M named it BLIS - Bioinformatics Lab Information System, which is quite true in the sense that the entire process is streamlined to minimize fuss and making consolidation of dynamic human resource data a "blissful" procedure for the general administrator. However, it can be a pain for the system administrator trying to put these together, as Mi can testify. So BLIS comprised of a couple of lab resources - people, papers, lectures and images - based heavily on Google spreadsheets. A sanitized code and somewhat abstract walkthrough (pardon me, because I could only better express this by SHOWING how it is done) can be found here. This resource is made free and public for all. Nothing very fancy but it works for the lab and it does make a lot of things easier once you get it to work.
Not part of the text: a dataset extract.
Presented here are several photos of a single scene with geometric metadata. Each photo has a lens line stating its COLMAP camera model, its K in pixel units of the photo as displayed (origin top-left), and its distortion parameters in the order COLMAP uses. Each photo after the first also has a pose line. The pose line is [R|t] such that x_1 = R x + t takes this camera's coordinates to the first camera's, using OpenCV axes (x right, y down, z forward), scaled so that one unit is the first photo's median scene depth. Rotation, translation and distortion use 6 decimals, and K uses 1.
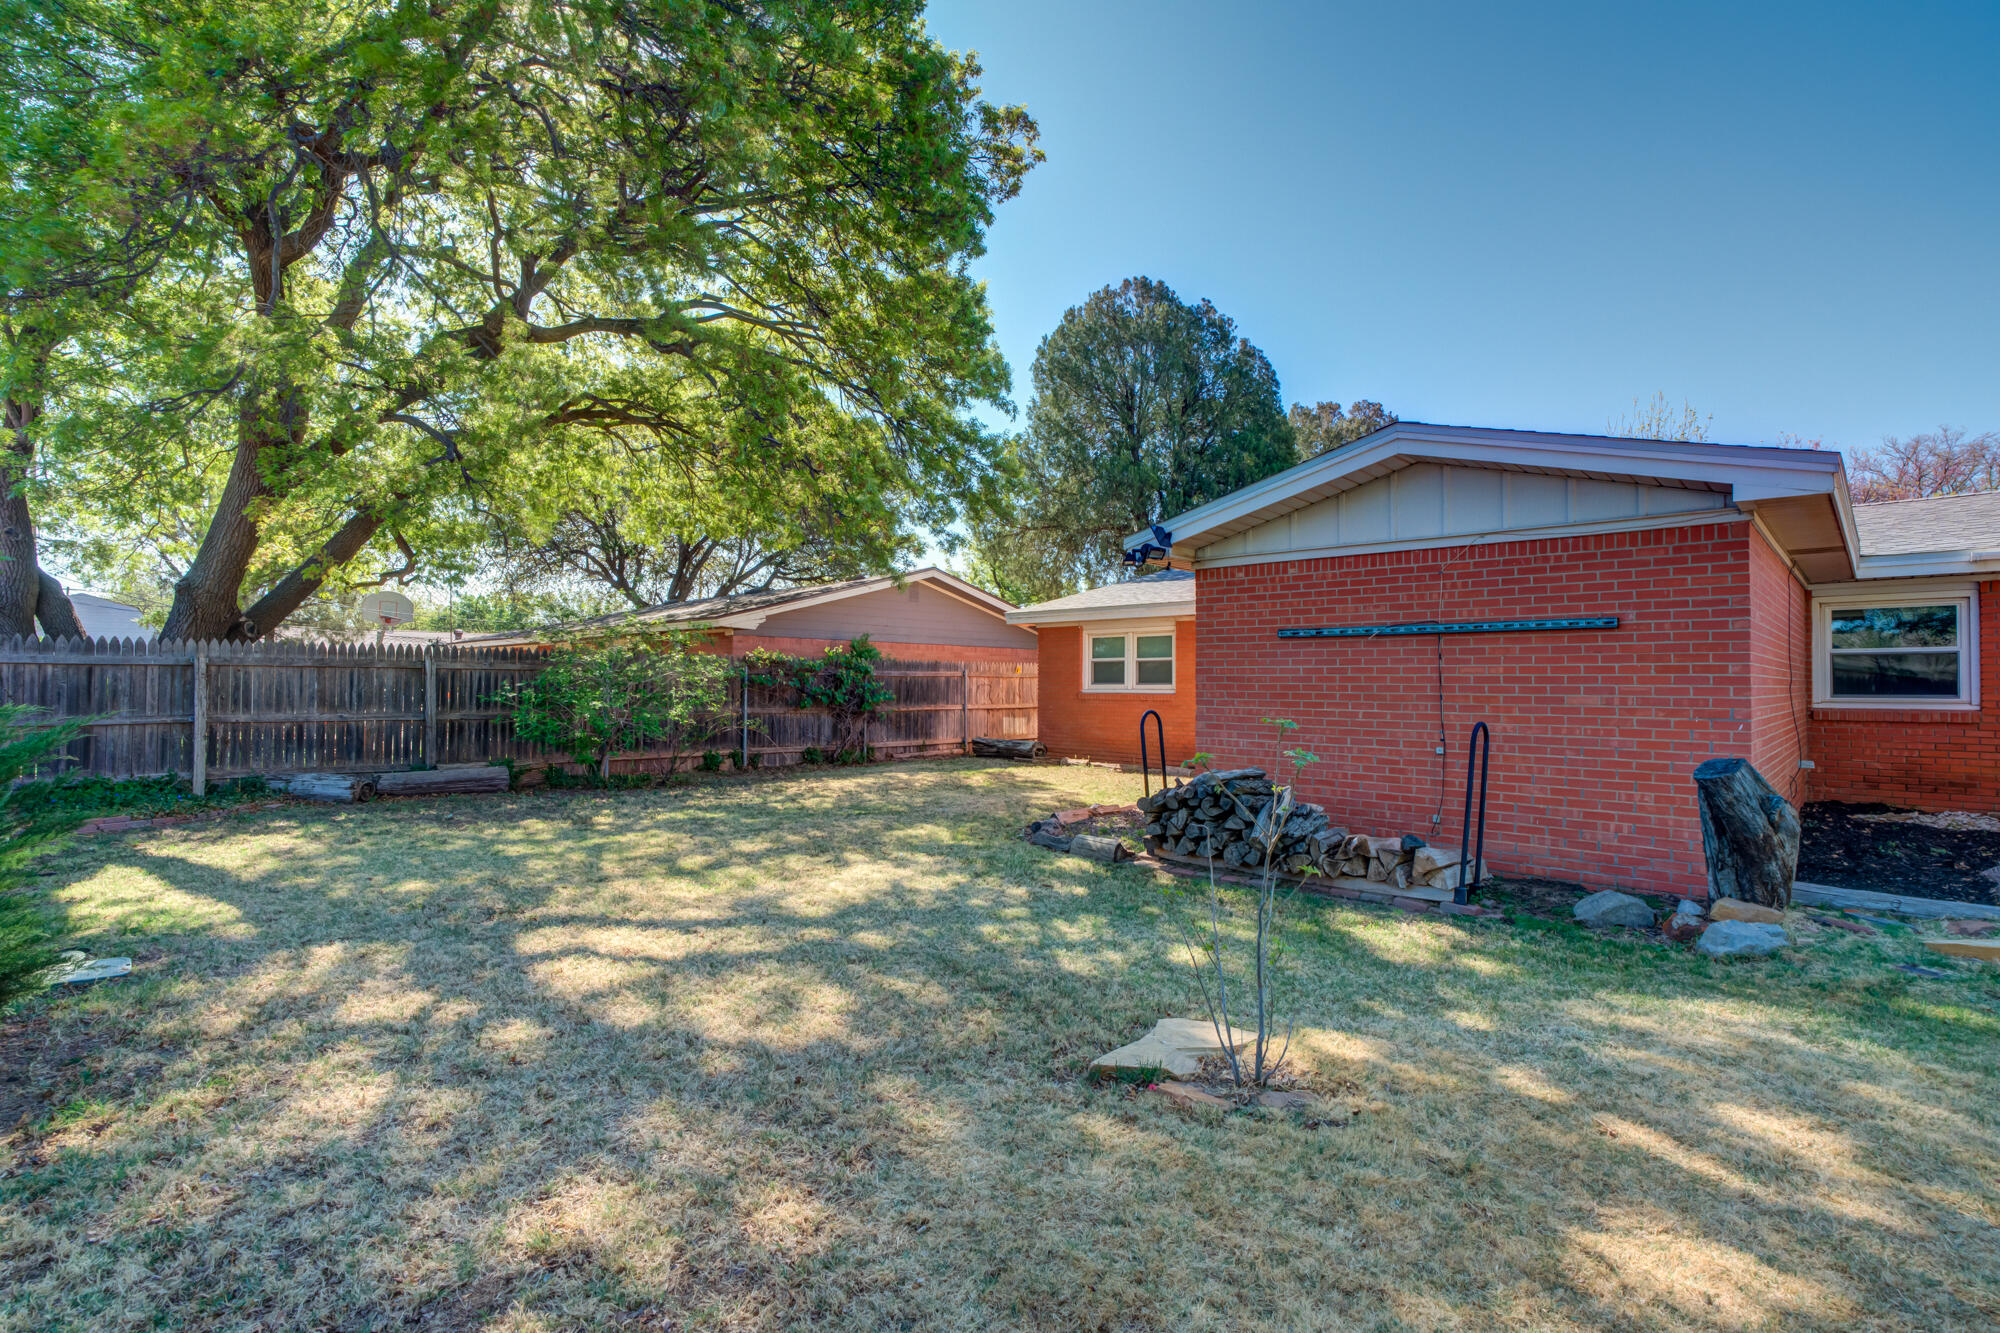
lens RADIAL K [[946.2, 0, 996.0], [0, 946.2, 680.0], [0, 0, 1]] dist [-0.050780, 0.024916]
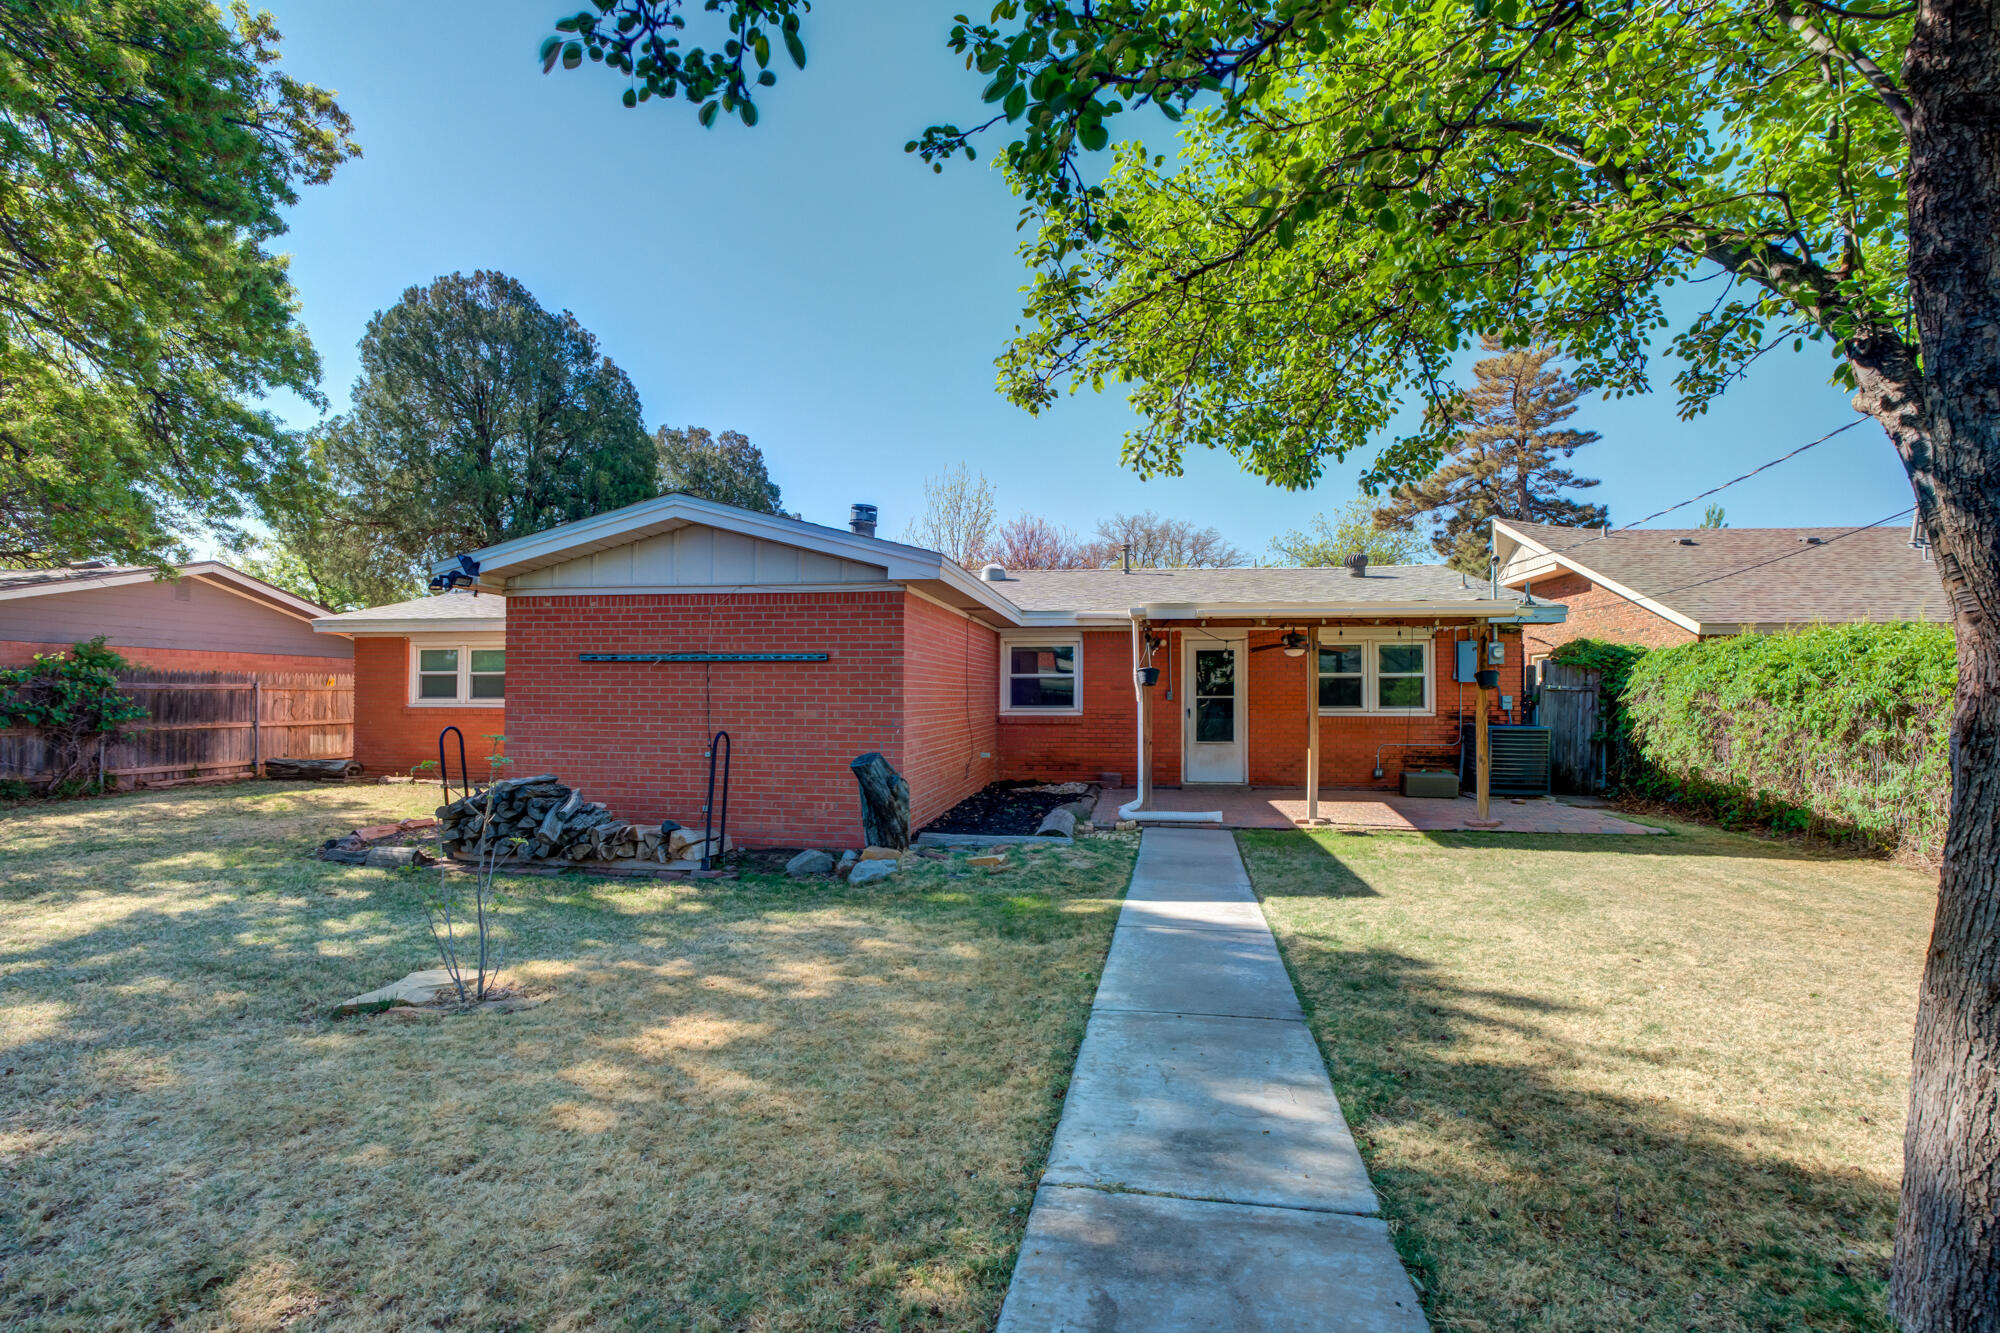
lens RADIAL K [[946.2, 0, 996.0], [0, 946.2, 680.0], [0, 0, 1]] dist [-0.050780, 0.024916]
pose [[0.807011, 0.008175, 0.590480, 0.022327], [-0.002143, 0.999938, -0.010916, -0.007246], [-0.590533, 0.007544, 0.806978, -0.156828]]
Eventually, M wants to centralize all resources by the use of the Google Spreadsheet, grabbing information off each column. I can however, foresee that the spreadsheet will get outrageously big/messy/both at some point, making the new person looking at it a headache. Now, it is still rather manageable.
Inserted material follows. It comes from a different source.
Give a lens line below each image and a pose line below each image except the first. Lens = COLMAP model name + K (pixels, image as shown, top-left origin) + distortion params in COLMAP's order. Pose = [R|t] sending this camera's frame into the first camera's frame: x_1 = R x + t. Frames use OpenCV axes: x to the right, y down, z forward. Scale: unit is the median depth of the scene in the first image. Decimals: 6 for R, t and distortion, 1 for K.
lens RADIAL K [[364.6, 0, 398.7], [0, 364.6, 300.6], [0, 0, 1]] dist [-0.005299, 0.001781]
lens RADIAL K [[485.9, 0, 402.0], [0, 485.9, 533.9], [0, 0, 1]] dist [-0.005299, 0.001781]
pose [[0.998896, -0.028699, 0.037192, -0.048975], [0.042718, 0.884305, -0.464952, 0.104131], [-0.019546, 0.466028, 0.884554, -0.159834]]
Now, Mi is trying to interface Googlegroups with the spreadsheet, to manage mailing lists in this "central repository". M wants me to help him, given my relative success with the People's page. Mi is pretty stuck now since he can't find a way around connecting Googlegroups with GoogleDocs. Any Google team or experts out there who can help?

Here on, I am going try documenting what I did for the People's page:
1) Found in the lab server, is a Python script, some sort of a wrapper, that
a) creates a HTML file for the People webpage (the people's page points to this file)
b) grabs information off GoogleSpreadsheet (refer to mini-walkthrough)
- This is essentially your workhorse.

2) Every time you update the Google Spreadsheet, you need to update the web page too. This can be done by running this file each time you update. A quick and dirty way that can be done is to circumvent the problem of accessing the file in the background is to create a link run the script manually.

I would say 95% of the credit that this works goes out to Mi and the predecessor working on this (I don't know the name). I am merely a modifier that builds on the established success.

Found a pretty neat page that talks more in detail: http://www.pearltrees.com/#/N-p=24598257&N-u=1_199189&N-fa=2133196&N-s=1_3262934&N-f=1_3262934

Google Spreadsheet gadgets targeted at data visualization mostly:
http://code.google.com/apis/spreadsheets/gadgets/

2 comments:

Anonymous said...

hi jm!

google spreadsheets are great when you need to collaborate on data processing. or when you need to have revision history.

I had different task - to implement simple database for storing strings and importing/exporting them in xml file.

after having some hard time with gdata lib, i've found gspread lib which can be helpful in your case. no tricky 'spreadsheet keys' are required, use a name of a spreadsheet and you're ready to go. i've no idea why google's implemented such a verbose client lib.

jm said...

hey warwick-st! I will go check that out! Thanks!!